Komisja ds. PKN Orlen zwróci się jednak do IPN o akta świadków
Styczniowa uchwała komisji śledczej ds. PKN Orlen, aby zwrócić się do IPN o materiały 32 osób, które były, lub będą przesłuchiwane przez komisję nie została uchylona - zdecydowali w głosowaniu posłowie - członkowie komisji.
01.02.2005 | aktual.: 01.02.2005 20:08
Za uchyleniem, którego domagał się Andrzej Aumiller (UP), głosowało 4 posłów, 4 było przeciw, 3 wstrzymało się od głosu.
12 stycznia, pod nieobecność 6 członków komisji, w tym jej szefa Józefa Gruszki (PSL), na wniosek Romana Giertycha (LPR) przewodniczącego wówczas obradom, posłowie zdecydowali, że wystąpią do IPN o dokumenty dotyczące 32 osób, które już były lub niebawem będą przesłuchane przez komisję jako świadkowie. Chodzi m.in. o materiały dotyczące prezydenta Aleksandra Kwaśniewskiego, premiera Marka Belki, b. szefa gabinetu prezydenta Marka Ungiera.
We wtorek posłowie zdecydowali ponadto, że wezwą na przesłuchanie b. współudziałowca sieci Billa Sławomira Wiatra, b. wiceprezesa PKN Orlen ds. ekonomiczno-finansowych Krzysztofa Cetnara oraz prezesa i dyrektora generalnego polskiego przedstawicielstwa Yukos Finance B.V. Janusza Szuma.
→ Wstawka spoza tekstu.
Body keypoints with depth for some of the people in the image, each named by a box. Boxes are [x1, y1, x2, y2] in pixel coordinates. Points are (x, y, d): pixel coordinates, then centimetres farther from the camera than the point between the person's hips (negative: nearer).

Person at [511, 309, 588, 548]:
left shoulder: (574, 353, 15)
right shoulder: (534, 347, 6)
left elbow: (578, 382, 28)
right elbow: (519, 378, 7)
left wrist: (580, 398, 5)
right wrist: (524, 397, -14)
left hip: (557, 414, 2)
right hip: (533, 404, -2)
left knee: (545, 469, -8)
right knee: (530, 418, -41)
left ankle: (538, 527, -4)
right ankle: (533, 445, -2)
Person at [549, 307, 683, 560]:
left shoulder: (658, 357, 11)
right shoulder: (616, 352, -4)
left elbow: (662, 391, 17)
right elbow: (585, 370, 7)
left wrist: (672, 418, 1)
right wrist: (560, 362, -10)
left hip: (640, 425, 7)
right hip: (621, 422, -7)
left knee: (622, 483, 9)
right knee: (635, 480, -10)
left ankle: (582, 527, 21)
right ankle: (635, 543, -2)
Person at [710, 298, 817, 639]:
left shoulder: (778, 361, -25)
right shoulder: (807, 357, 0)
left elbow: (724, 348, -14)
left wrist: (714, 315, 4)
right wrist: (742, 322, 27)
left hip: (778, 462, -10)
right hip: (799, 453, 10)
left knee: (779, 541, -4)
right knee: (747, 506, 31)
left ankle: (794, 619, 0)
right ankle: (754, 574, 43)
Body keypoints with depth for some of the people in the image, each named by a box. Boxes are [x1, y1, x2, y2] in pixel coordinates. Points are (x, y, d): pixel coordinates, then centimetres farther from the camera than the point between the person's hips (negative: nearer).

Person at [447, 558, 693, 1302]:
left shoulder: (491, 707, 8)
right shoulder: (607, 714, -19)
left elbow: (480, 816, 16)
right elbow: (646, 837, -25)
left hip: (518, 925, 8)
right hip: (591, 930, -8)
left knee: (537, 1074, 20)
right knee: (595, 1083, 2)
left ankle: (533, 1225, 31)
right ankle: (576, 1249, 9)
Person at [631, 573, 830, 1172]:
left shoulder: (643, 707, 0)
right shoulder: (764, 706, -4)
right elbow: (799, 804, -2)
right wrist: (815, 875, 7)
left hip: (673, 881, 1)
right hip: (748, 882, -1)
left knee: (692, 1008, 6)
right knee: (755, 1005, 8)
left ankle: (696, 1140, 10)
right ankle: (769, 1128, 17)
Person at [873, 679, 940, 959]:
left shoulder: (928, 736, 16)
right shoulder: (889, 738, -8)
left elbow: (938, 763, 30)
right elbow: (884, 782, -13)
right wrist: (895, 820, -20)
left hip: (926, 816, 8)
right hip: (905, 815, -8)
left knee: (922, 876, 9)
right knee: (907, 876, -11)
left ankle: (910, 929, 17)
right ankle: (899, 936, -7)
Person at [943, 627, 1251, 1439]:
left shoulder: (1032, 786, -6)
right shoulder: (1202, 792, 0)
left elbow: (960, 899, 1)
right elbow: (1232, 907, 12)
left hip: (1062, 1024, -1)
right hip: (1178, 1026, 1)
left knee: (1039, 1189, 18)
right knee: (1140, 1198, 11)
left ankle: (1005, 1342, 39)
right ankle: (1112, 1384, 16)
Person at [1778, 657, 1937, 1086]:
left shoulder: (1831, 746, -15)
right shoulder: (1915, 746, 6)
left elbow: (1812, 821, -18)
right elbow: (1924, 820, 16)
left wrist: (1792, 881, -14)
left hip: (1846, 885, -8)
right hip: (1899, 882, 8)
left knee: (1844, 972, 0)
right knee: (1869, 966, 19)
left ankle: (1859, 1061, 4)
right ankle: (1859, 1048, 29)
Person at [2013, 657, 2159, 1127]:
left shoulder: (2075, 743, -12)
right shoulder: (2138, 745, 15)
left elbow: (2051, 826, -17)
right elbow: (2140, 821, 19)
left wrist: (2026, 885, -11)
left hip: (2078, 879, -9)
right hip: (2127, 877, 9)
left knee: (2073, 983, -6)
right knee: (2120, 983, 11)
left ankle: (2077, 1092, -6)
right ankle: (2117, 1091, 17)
Komisja postanowiła również, na wniosek Romana Giertycha (LPR), że zwróci się do Agory o dokumenty dotyczące reklamodawców - ponad 100 przedsiębiorstw. Są to m.in. Kulczyk Holding, Larchmont Capital, J&S, PKN Orlen oraz firmy - jak to określił poseł - zależne od tych czterech. Giertych chce dokumentów dotyczących reklam za lata 2002-2004.
Posłowie zwrócą się także do prokuratura generalnego o zabezpieczenie dokumentacji dotyczącej wydatków na reklamy w tych samym firmach.
Komisja postanowiła też, że wystąpi o billingi rozmów z telefonów komórkowych płk. Piotra Lenarta i byłego szefa Rady Nadzorczej PKN Orlen Andrzeja Hermana, z początku lutego 2002 roku. 8 lutego 2002 r. w trakcie posiedzenia Rady Nadzorczej, na której odwołano prezesa Andrzeja Modrzejewskiego, Lenart miał kilka razy dzwonić do Hermana.
Giertych wycofał natomiast swój wniosek, by wystąpić do PKN Orlen i zaproponować, żeby spółka wytoczyła proces cywilny b. prezesowi Zbigniewowi Wróblowi. Uznał, że jest on przedwczesny.
Poseł LPR uważa, że koncern powinien wytoczyć proces, ponieważ Wróbel ponosi cywilną odpowiedzialność za umowę z Petrovalem, która nie zagwarantowała PKN ciągłości dostaw ropy. Zdaniem Giertycha, odprawa jaką b. prezes wziął odchodząc ze spółki, (według mediów może chodzić o ponad 6 mln zł), powinna być mu odebrana.